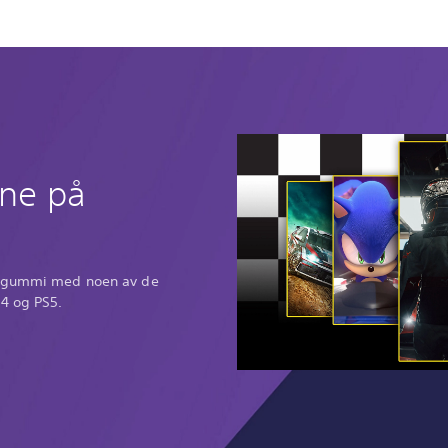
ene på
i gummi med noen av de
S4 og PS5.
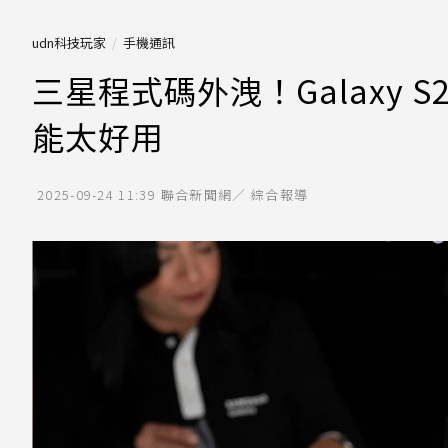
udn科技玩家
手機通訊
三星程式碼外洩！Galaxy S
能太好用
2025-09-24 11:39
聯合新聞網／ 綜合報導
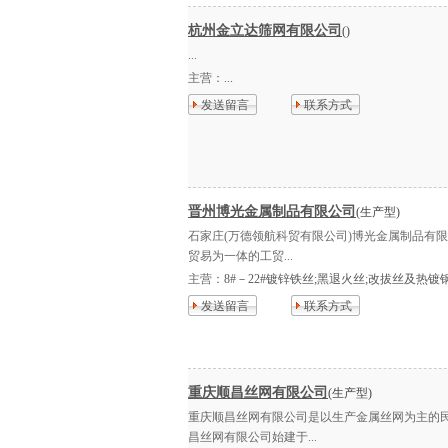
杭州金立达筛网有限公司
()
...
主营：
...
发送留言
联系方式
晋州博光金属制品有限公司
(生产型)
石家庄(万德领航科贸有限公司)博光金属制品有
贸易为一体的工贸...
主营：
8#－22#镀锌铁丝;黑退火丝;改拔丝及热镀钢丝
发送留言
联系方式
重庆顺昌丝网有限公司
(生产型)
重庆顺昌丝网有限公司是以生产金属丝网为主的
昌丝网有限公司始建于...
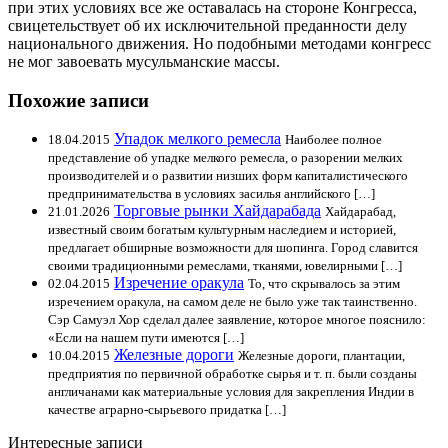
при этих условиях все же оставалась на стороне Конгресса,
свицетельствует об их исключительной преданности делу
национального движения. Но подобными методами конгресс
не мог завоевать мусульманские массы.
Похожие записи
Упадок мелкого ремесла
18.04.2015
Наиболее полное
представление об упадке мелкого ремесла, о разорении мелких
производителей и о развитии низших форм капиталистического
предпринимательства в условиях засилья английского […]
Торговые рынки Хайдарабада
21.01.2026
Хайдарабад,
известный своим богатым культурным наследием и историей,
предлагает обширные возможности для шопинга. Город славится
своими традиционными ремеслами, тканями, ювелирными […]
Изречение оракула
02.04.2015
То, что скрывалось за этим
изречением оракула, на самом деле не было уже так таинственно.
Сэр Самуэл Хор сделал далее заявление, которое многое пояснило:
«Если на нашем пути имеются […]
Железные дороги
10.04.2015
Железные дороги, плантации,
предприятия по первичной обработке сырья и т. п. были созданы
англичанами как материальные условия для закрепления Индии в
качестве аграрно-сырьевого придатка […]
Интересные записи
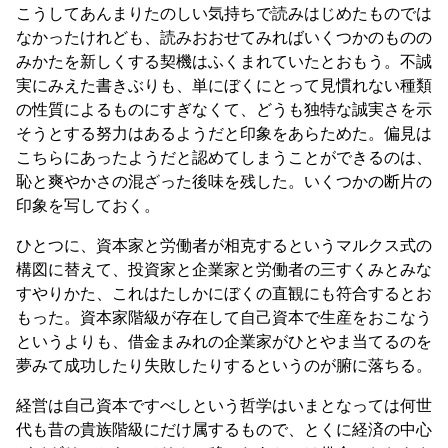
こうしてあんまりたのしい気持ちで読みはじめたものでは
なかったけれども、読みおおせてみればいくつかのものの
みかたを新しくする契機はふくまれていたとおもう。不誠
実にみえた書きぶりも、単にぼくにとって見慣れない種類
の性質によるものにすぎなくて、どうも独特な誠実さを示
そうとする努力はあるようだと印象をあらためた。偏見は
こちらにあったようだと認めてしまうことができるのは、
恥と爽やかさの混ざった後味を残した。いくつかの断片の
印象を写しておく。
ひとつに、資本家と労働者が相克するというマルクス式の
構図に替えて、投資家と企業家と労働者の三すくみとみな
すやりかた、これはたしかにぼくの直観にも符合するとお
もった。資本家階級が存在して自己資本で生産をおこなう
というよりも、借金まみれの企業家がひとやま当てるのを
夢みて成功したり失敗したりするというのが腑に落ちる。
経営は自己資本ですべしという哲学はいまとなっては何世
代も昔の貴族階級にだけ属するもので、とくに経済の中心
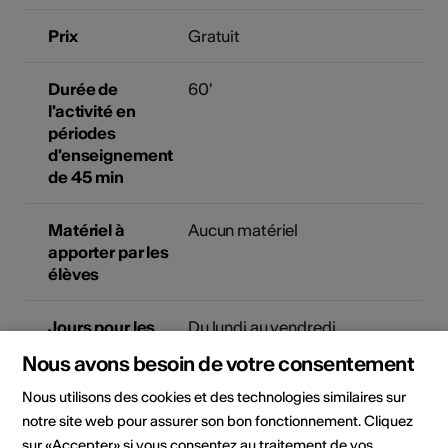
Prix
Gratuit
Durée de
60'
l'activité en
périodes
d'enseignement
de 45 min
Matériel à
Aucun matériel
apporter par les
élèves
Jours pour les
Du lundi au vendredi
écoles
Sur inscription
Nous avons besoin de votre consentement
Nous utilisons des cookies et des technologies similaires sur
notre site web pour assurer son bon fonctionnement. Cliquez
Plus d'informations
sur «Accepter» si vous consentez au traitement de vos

Written task - Copy out every line of text in the data above, word for word, and leave the pictures out of your answer.

Written response -
ene på
i gummi med noen av de
S4 og PS5.
udn科技玩家
手機通訊
三星程式碼外洩！Galaxy S
能太好用
2025-09-24 11:39
聯合新聞網／ 綜合報導
杭州金立达筛网有限公司
()
...
主营：
...
发送留言
联系方式
晋州博光金属制品有限公司
(生产型)
石家庄(万德领航科贸有限公司)博光金属制品有
贸易为一体的工贸...
主营：
8#－22#镀锌铁丝;黑退火丝;改拔丝及热镀钢丝
发送留言
联系方式
重庆顺昌丝网有限公司
(生产型)
重庆顺昌丝网有限公司是以生产金属丝网为主的
昌丝网有限公司始建于...
при этих условиях все же оставалась на стороне Конгресса,
свицетельствует об их исключительной преданности делу
национального движения. Но подобными методами конгресс
не мог завоевать мусульманские массы.
Похожие записи
Упадок мелкого ремесла
18.04.2015
Наиболее полное
представление об упадке мелкого ремесла, о разорении мелких
производителей и о развитии низших форм капиталистического
предпринимательства в условиях засилья английского […]
Торговые рынки Хайдарабада
21.01.2026
Хайдарабад,
известный своим богатым культурным наследием и историей,
предлагает обширные возможности для шопинга. Город славится
своими традиционными ремеслами, тканями, ювелирными […]
Изречение оракула
02.04.2015
То, что скрывалось за этим
изречением оракула, на самом деле не было уже так таинственно.
Сэр Самуэл Хор сделал далее заявление, которое многое пояснило:
«Если на нашем пути имеются […]
Железные дороги
10.04.2015
Железные дороги, плантации,
предприятия по первичной обработке сырья и т. п. были созданы
англичанами как материальные условия для закрепления Индии в
качестве аграрно-сырьевого придатка […]
Интересные записи
こうしてあんまりたのしい気持ちで読みはじめたものでは
なかったけれども、読みおおせてみればいくつかのものの
みかたを新しくする契機はふくまれていたとおもう。不誠
実にみえた書きぶりも、単にぼくにとって見慣れない種類
の性質によるものにすぎなくて、どうも独特な誠実さを示
そうとする努力はあるようだと印象をあらためた。偏見は
こちらにあったようだと認めてしまうことができるのは、
恥と爽やかさの混ざった後味を残した。いくつかの断片の
印象を写しておく。
ひとつに、資本家と労働者が相克するというマルクス式の
構図に替えて、投資家と企業家と労働者の三すくみとみな
すやりかた、これはたしかにぼくの直観にも符合するとお
もった。資本家階級が存在して自己資本で生産をおこなう
というよりも、借金まみれの企業家がひとやま当てるのを
夢みて成功したり失敗したりするというのが腑に落ちる。
経営は自己資本ですべしという哲学はいまとなっては何世
代も昔の貴族階級にだけ属するもので、とくに経済の中心
Prix
Gratuit
Durée de
60'
l'activité en
périodes
d'enseignement
de 45 min
Matériel à
Aucun matériel
apporter par les
élèves
Jours pour les
Du lundi au vendredi
écoles
Sur inscription
Nous avons besoin de votre consentement
Nous utilisons des cookies et des technologies similaires sur
notre site web pour assurer son bon fonctionnement. Cliquez
Plus d'informations
sur «Accepter» si vous consentez au traitement de vos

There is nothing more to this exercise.